Por Frei Betto
O bloco socialista se desintegrou antes de completar um século. A União
Soviética se esfacelou e os países que a integravam adotaram o capitalismo como
sistema econômico e sinônimo de democracia.
Tudo aquilo que o socialismo pretendia e que, em certa medida, alcançara –
redução da desigualdade social, garantia do pleno emprego, saúde e educação gratuitos
e de qualidade, controle da inflação etc. – desapareceu para dar lugar a todas
as características desumanas do neoliberalismo capitalista: a pessoa encarada
não como cidadã, e sim como consumista; o ideal de vida reduzido ao hedonismo;
a exploração da força de trabalho e a apropriação privada da mais-valia; a
especulação financeira; a degradação da condição humana através da
prostituição, da indústria pornográfica, da criminalidade e do consumo de
álcool e drogas.
É dever de todos que se consideram de esquerda se perguntar quais as causas do
desaparecimento do socialismo na Europa. Há um amplo leque de causas, que vão
da conjuntura econômica de um mundo bipolar hegemonizado pelo capitalismo às
pressões bélicas em decorrência da Guerra Fria.
Entre tantas causas destaco uma de caráter subjetivo, ideológico: o papel do
educador na formação de seus alunos.
Devo dizer que, antes da queda do Muro de Berlim, tive a oportunidade de
visitar China, Tchecoslováquia, duas vezes a Polônia e a Alemanha Oriental, e
três a União Soviética.
O socialismo europeu cometeu o erro de supor que seriam naturalmente
socialistas pessoas nascidas em uma sociedade socialista. Esqueceu-se da
afirmação de Marx de que a consciência reflete as condições materiais de
existência, mas também influi e modifica essas condições. Há uma interação
dialética entre sujeito e realidade na qual ele se insere.
Em primeira instância, e não em última, nascemos todos autocentrados. “O amor é
um produto cultural”, teria dito Lênin. Resulta do desdobramento de nosso ego,
o que se obtém através de práticas que infundam valores altruístas, gestos
solidários, ideais coletivos pelos quais a vida ganha sentido e a morte deixa
de ser encarada como fracasso ou derrota.
Segundo Lyotard, o que caracteriza a pós-modernidade é não saber responder a
questão do sentido da vida. Este o papel do educador: não apenas transmitir
conhecimentos, facilitar pedagogicamente o acesso ao patrimônio cultural da
nação e da humanidade, mas também suscitar no educando o espírito crítico, a
atitude ética, a busca do homem e da mulher novos em um mundo verdadeiramente
humanizado.
Ora, isso jamais será possível se não se propicia ao magistério um processo de
formação permanente. É um equivoco julgar que professores são todos imbuídos de
valores nobres. Nenhum de nós é totalmente invulnerável às seduções
capitalistas, aos atrativos do individualismo, à tentação de acomodamento e
indiferença frente ao sofrimento alheio e às carências coletivas.

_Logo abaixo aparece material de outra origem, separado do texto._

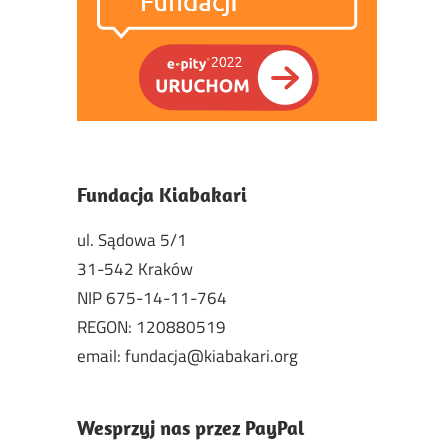
Fundacja Kiabakari
ul. Sądowa 5/1
31-542 Kraków
NIP 675-14-11-764
REGON: 120880519
email: fundacja@kiabakari.org
Wesprzyj nas przez PayPal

Estamos todos permanentemente sujeitos às influências nocivas que satisfazem o
nosso ego e tendem a nos imobilizar quando se trata de correr riscos e abrir
mão de prestígio, poder e dinheiro. A corrupção é uma erva daninha inerente ao
capitalismo e ao socialismo. Jamais haverá um sistema social no qual a ética se
destaque como virtude inerente a todos que nele vivem e trabalham.

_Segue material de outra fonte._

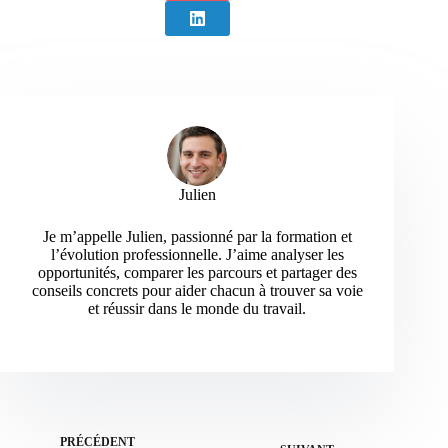
Julien
Je m’appelle Julien, passionné par la formation et
l’évolution professionnelle. J’aime analyser les
opportunités, comparer les parcours et partager des
conseils concrets pour aider chacun à trouver sa voie
et réussir dans le monde du travail.
PRÉCÉDENT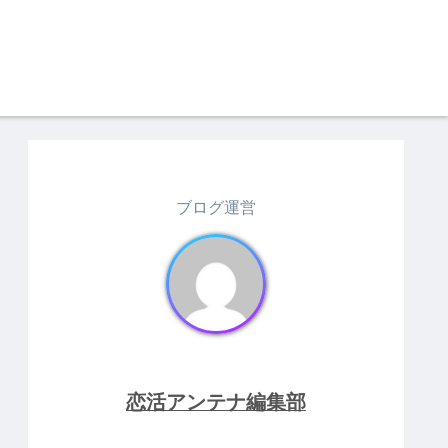
ブログ運営
恋活アンテナ編集部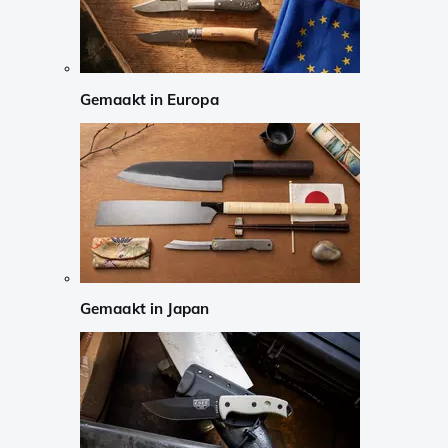
Gemaakt in Europa
Gemaakt in Japan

Se não é possível alcançar a utopia de ética na política, é preciso conquistar
a ética da política. Daí a importância de uma profunda reforma política. Criar
uma institucionalidade política que nos impeça “cair em tentação” quanto à
falta de ética.
Isso só será possível em um sistema no qual inexista a impunidade e o desejo de
ser corruptor ou corrompido não seja alcançado. Tal objetivo não se atinge por
meio de repressão e penalidades, embora elas sejam necessárias. O mais
importante é o trabalho pedagógico, a emulação moral, tarefa na qual os
professores desempenham papel preponderante por lidarem com a formação da
consciência das novas gerações.
O professor deve ter atitudes pautadas pela construção de uma identidade humana
na qual haja adequação entre essência e existência. Saber ministrar sua
disciplina escolar contextualizando-a na conjuntura histórica em que se insere.
O papel número um do educador não é formar mão de obra especializada ou
qualificada para o mercado de trabalho. É formar seres humanos felizes, dignos,
dotados de consciência crítica, participantes ativos no desafio permanente de
aprimorar a sociedade e o mundo em que vivemos.
Frei Betto é escritor,
autor de “Alfabetto – Autobiografia Escolar” (Ática), entre outros livros.